* Aim of the exercise:
Count the lines in the records that contain the string "Bron", treating uppercase and lowercase as different. Give only the number.

* Data for this task:
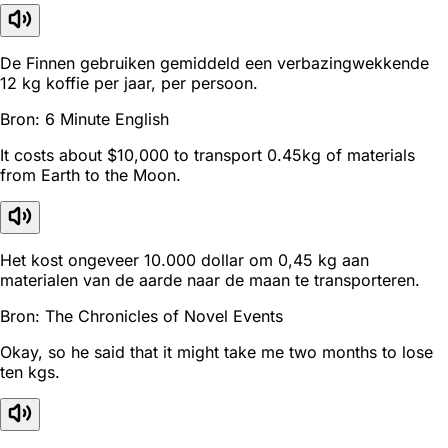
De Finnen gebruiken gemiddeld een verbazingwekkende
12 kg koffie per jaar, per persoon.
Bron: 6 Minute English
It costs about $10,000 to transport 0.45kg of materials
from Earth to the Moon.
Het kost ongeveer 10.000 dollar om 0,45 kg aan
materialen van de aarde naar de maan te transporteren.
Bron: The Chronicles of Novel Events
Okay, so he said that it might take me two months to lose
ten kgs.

* Finished task:
2